War es nur ein Scherz?

So in etwa spielte sich das ab. Andere Zeiten waren das, ohne Internet und Scoutingberichte nahm Souness doch glatt für bare Münze, dass ihn da eben der Weltfußballer angerufen und mit einem Spieler geworben hatte und gab dem No-name einen Ein-Monats-Vertrag. Dia tauchte tatsächlich auf und absolvierte eine Trainingseinheit. Beim 5 gegen 2 machte sich der Neuling derart zum Brot, dass die altgedienten Southhampton-Kämpen an einen Scherz ihres Trainers glaubten.

Für den kommenden Spieltag wurde Dia dennoch in den Kader berufen – allerdings für die zweite Mannschaft. Weil deren Spiel wegen heftigen Schneefalls abgesagt wurde, nahm der von Personalsorgen geplagte Souness Dia doch noch mit zum Spiel gegen Leeds United am 23. November 1996. Selbstredend als Ersatzspieler für die Ersatzspieler.

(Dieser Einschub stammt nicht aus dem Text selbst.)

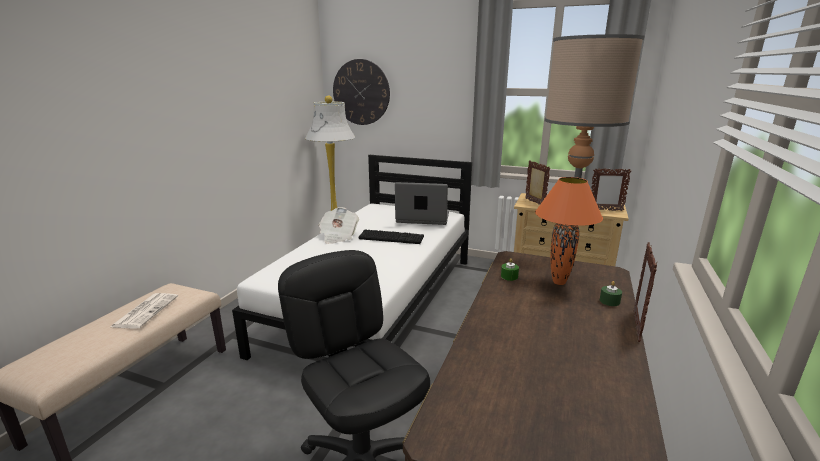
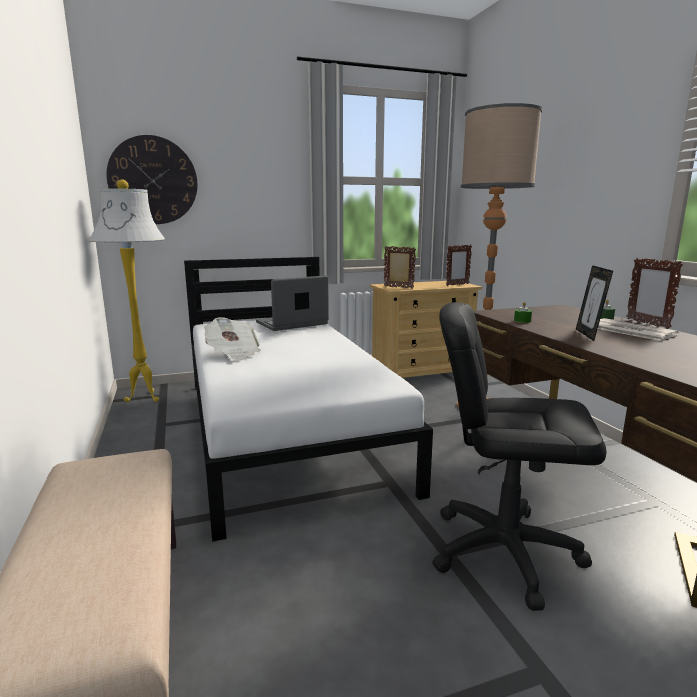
camera: 40 degrees left, 5 degrees down
newspaper [111,293,178,329] -> newspaper moved to [598,318,679,341]
keyboard [359,229,424,244] -> none
orange table lamp [535,177,603,285] -> none
none -> picture frame [576,265,613,341]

Aber dann verletzte sich Vereinslegende Matt le Tissier und musste nach 32 Minuten ausgewechselt werden. In einem Akt der Verzweiflung schickte Souness Dia auf den Rasen. Und hatte nicht George Weah persönlich für diesen Mann getrommelt? 13 Länderspiele konnten nicht von ungefähr kommen.